Data for analysis START
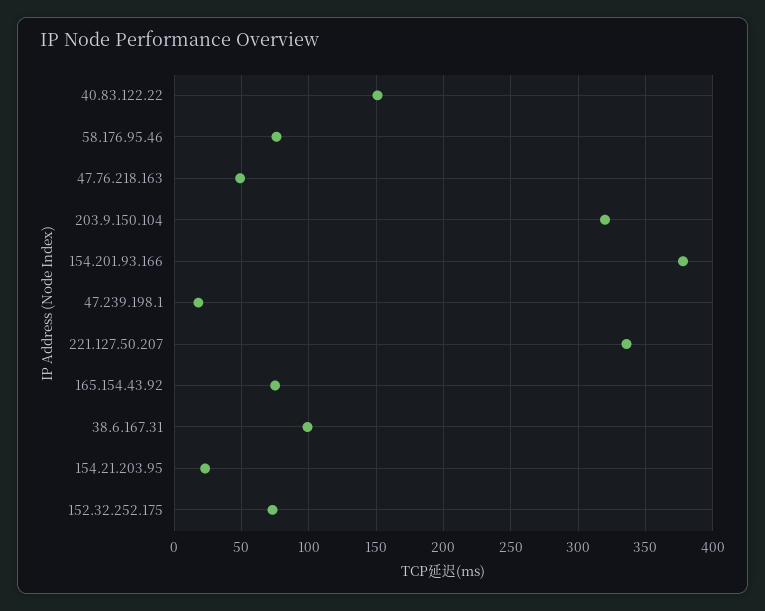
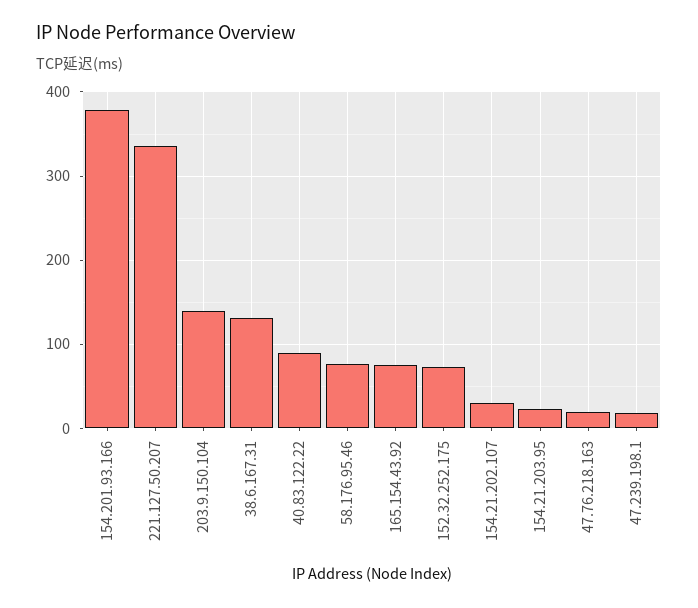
40.83.122.22: 150 -> 90
47.76.218.163: 50 -> 20
203.9.150.104: 320 -> 140
38.6.167.31: 100 -> 130
154.21.202.107: none -> 30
Data for analysis END
• [About this task]:
Could you copy the listing above exactly, without its pictures?

• [Output of the task]:
40.83.122.22: 150 -> 90
47.76.218.163: 50 -> 20
203.9.150.104: 320 -> 140
38.6.167.31: 100 -> 130
154.21.202.107: none -> 30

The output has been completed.